Lessons Learned During Holy Week

04.12.10 | Cecil Van Houten | Comments[4]

I've been meaning to put this up for over a week but with our Spring Sharathon right on the heels of Easter, it's taken until now to have time to write.  I don't know about you but Easter always makes me think.  Lent makes me more contemplative than usual and Holy Week is filled with every range of emotion as we journey with Christ from his triumphant entry to his betrayal in the garden to his crucifixion and, ultimately, his resurrection.  Just tracing his steps that last week inspires and moves me like nothing else. 

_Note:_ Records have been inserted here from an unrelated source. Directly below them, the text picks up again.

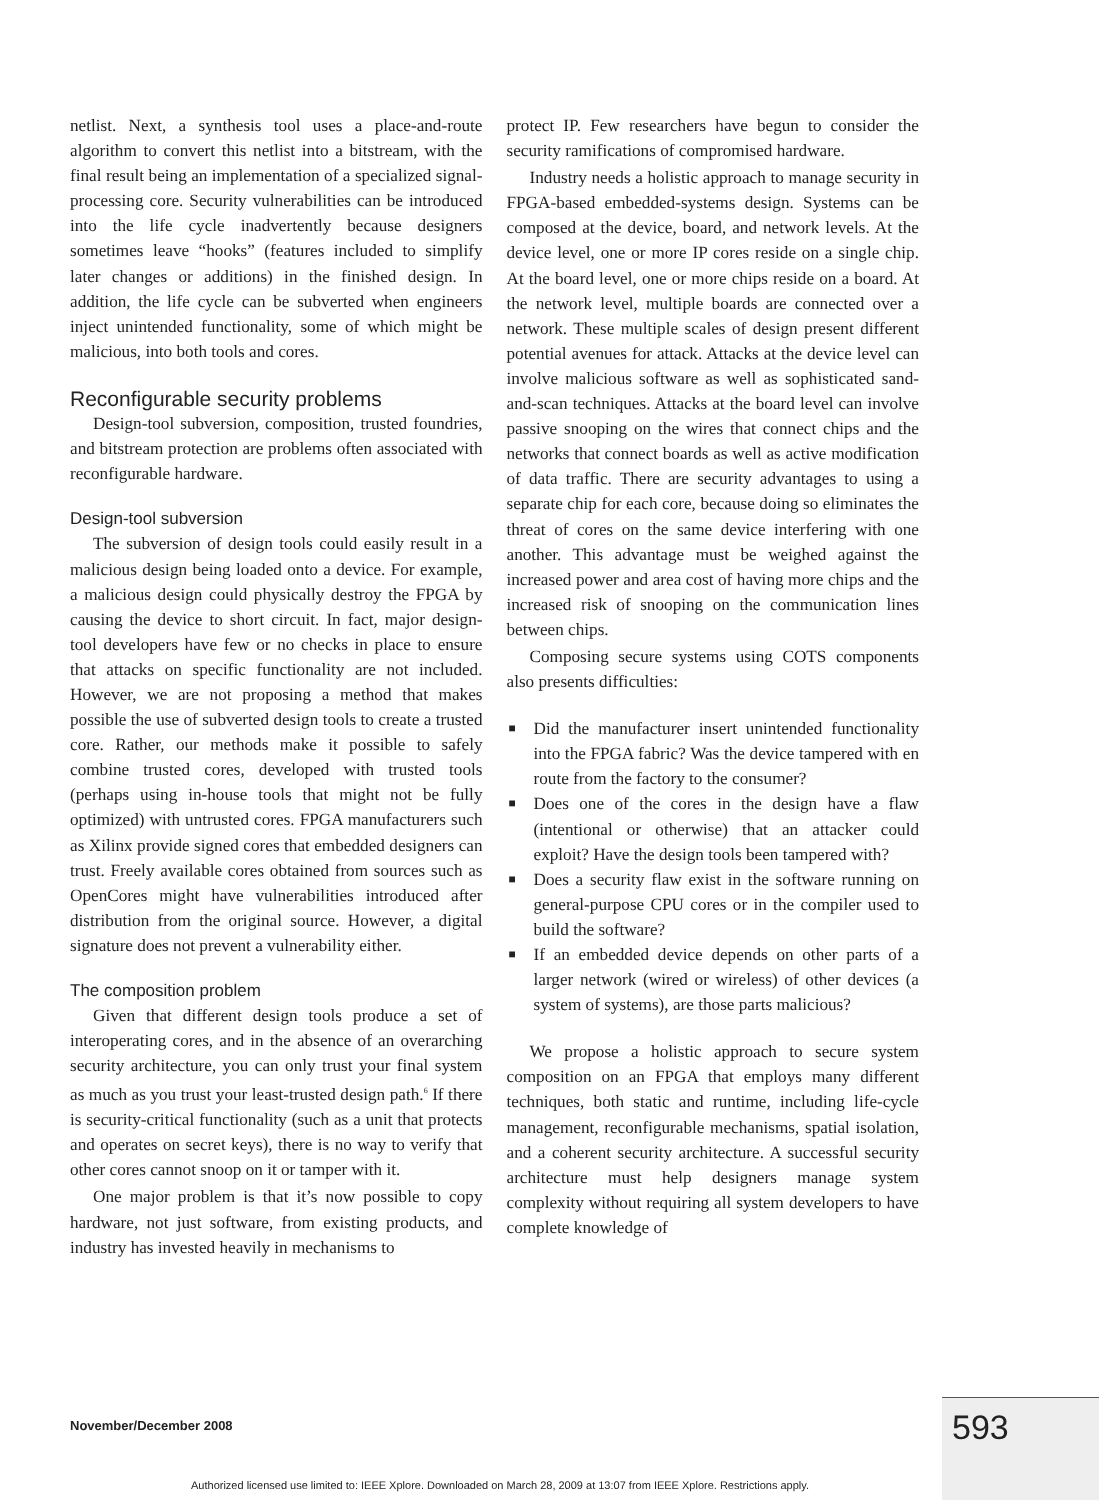netlist. Next, a synthesis tool uses a place-and-route algorithm to convert this netlist into a bitstream, with the final result being an implementation of a specialized signal-processing core. Security vulnerabilities can be introduced into the life cycle inadvertently because designers sometimes leave “hooks” (features included to simplify later changes or additions) in the finished design. In addition, the life cycle can be subverted when engineers inject unintended functionality, some of which might be malicious, into both tools and cores.
Reconfigurable security problems
Design-tool subversion, composition, trusted foundries, and bitstream protection are problems often associated with reconfigurable hardware.
Design-tool subversion
The subversion of design tools could easily result in a malicious design being loaded onto a device. For example, a malicious design could physically destroy the FPGA by causing the device to short circuit. In fact, major design-tool developers have few or no checks in place to ensure that attacks on specific functionality are not included. However, we are not proposing a method that makes possible the use of subverted design tools to create a trusted core. Rather, our methods make it possible to safely combine trusted cores, developed with trusted tools (perhaps using in-house tools that might not be fully optimized) with untrusted cores. FPGA manufacturers such as Xilinx provide signed cores that embedded designers can trust. Freely available cores obtained from sources such as OpenCores might have vulnerabilities introduced after distribution from the original source. However, a digital signature does not prevent a vulnerability either.
The composition problem
Given that different design tools produce a set of interoperating cores, and in the absence of an overarching security architecture, you can only trust your final system as much as you trust your least-trusted design path.<sup>6</sup> If there is security-critical functionality (such as a unit that protects and operates on secret keys), there is no way to verify that other cores cannot snoop on it or tamper with it.
One major problem is that it’s now possible to copy hardware, not just software, from existing products, and industry has invested heavily in mechanisms to
protect IP. Few researchers have begun to consider the security ramifications of compromised hardware.
Industry needs a holistic approach to manage security in FPGA-based embedded-systems design. Systems can be composed at the device, board, and network levels. At the device level, one or more IP cores reside on a single chip. At the board level, one or more chips reside on a board. At the network level, multiple boards are connected over a network. These multiple scales of design present different potential avenues for attack. Attacks at the device level can involve malicious software as well as sophisticated sand-and-scan techniques. Attacks at the board level can involve passive snooping on the wires that connect chips and the networks that connect boards as well as active modification of data traffic. There are security advantages to using a separate chip for each core, because doing so eliminates the threat of cores on the same device interfering with one another. This advantage must be weighed against the increased power and area cost of having more chips and the increased risk of snooping on the communication lines between chips.
Composing secure systems using COTS components also presents difficulties:
■ Did the manufacturer insert unintended functionality into the FPGA fabric? Was the device tampered with en route from the factory to the consumer?
■ Does one of the cores in the design have a flaw (intentional or otherwise) that an attacker could exploit? Have the design tools been tampered with?
■ Does a security flaw exist in the software running on general-purpose CPU cores or in the compiler used to build the software?
■ If an embedded device depends on other parts of a larger network (wired or wireless) of other devices (a system of systems), are those parts malicious?
We propose a holistic approach to secure system composition on an FPGA that employs many different techniques, both static and runtime, including life-cycle management, reconfigurable mechanisms, spatial isolation, and a coherent security architecture. A successful security architecture must help designers manage system complexity without requiring all system developers to have complete knowledge of
November/December 2008 593
Authorized licensed use limited to: IEEE Xplore. Downloaded on March 28, 2009 at 13:07 from IEEE Xplore. Restrictions apply.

Of course there are the other elements of Easter - explaining it to the children, trying to make it relevant to them in a way they can begin to comprehend.  I think I have mixed success on that.  The older kids get it - at least they accept the concepts - the younger ones are more concerned with Easter eggs and candy.  That's ok.  I've been trying to teach my 2-1/2 year old granddaughter, Kansas, the concept of knock-knock jokes and she doesn't get those yet either.  Our sessions usually go something like this:

"Knock knock"

"What?"

"No, knock, knock, who's there?"

Blank stare.

"OK, knock, knock...say, 'Who's there?'"

"K...who dare?"

"Knock, knock..."

"What?" 

Maybe next year.

One of the most significant acts Jesus performed in the week leading up to his crucifixion was, to me, washing the disciples' feet.  It was an act of servanthood, and an integral part of the lesson he was teaching the disciples.  From John, chapter 13:  "When he had finished washing their feet, he put on his clothes and returned to his place. "Do you understand what I have done for you?" he asked them. 13"You call me 'Teacher' and 'Lord,' and rightly so, for that is what I am. 14Now that I, your Lord and Teacher, have washed your feet, you also should wash one another's feet. 15I have set you an example that you should do as I have done for you. 16I tell you the truth, no servant is greater than his master, nor is a messenger greater than the one who sent him. 17Now that you know these things, you will be blessed if you do them."

As long as we say we want to serve the Lord or we will serve the Lord, we are still in control.  There's a difference between that and being a servant.  A servant simply does the will of his master.  Without reserve, without question.  It is not an act of the will or a choice we decide to make; it is an act of obedience and love. 

I've always liked the lyrics to Larry Norman's classic song, "I Am A Servant":

I am a servant, I am listening for my name
I sit here waiting, I've been looking at the game
That I've been playing, And I've been staying much the same
When you are lonely, You're the only one to blame.
      
I am a servant, I am waiting for your call
I've been unfaithful, so I sit here in the hall
How can you use me when I have never given all
How can you choose me when you know I quickly fall
     
So you feed my soul, and you make me grow,
And you let me know you love me.
And I'm worthless now, but I've made a vow
I will only bow before thee
O please use me, O I'm lonely

I am a servant, getting ready for my part
There's been a change, a rearrangement in my heart
At last I'm learning there's no returning once I start
To live's a privelage, To love is such an art
But I need your help to start.
O please purify my heart
I am your servant.

In all the pageantry and celebration that surrounds Easter; in the eternal triumph over the grave and the life that proceeded from the empty tomb, let's remember who we are - his servants; servants of a master who proved his love and has won our allegiance forever.

Comments

Your Comments(please keep them on topic and polite)

on 04.12.10 Denise commented

Your trying to teach Kansas 'Knock-Knock' jokes can almost be a lesson on Christ knocking on the door of our hearts, huh? who dare? maybe next year? Don't we sometime not get it when he knocks? Lucky for us He keeps knocking!

on 04.12.10 Denise commented

Your trying to teach Kansas 'Knock-Knock' jokes can almost be a lesson on Christ knocking on the door of our hearts, huh? who dare? maybe next year? Don't we sometime not get it when he knocks? Lucky for us He keeps knocking!

on 04.13.10 Jim R commented

Servanthood has always been a challenging concept to Christians, especially those who live ina western culture that's so "me" oriented. I haven't heard that Larry Norman song in years. thanks for the reminder.

on 07.02.10 Amy P. commented

"He knew me when I was hidden, He knew me...He knew all there was to know, but his love refused to go...He knew Me"

This song penned by you, Cecil, has been in my head for many years now and that message is what has kept me all these years.

I've not always been a good "servant", but The God of Holy week has been with me in spite of all that He knew.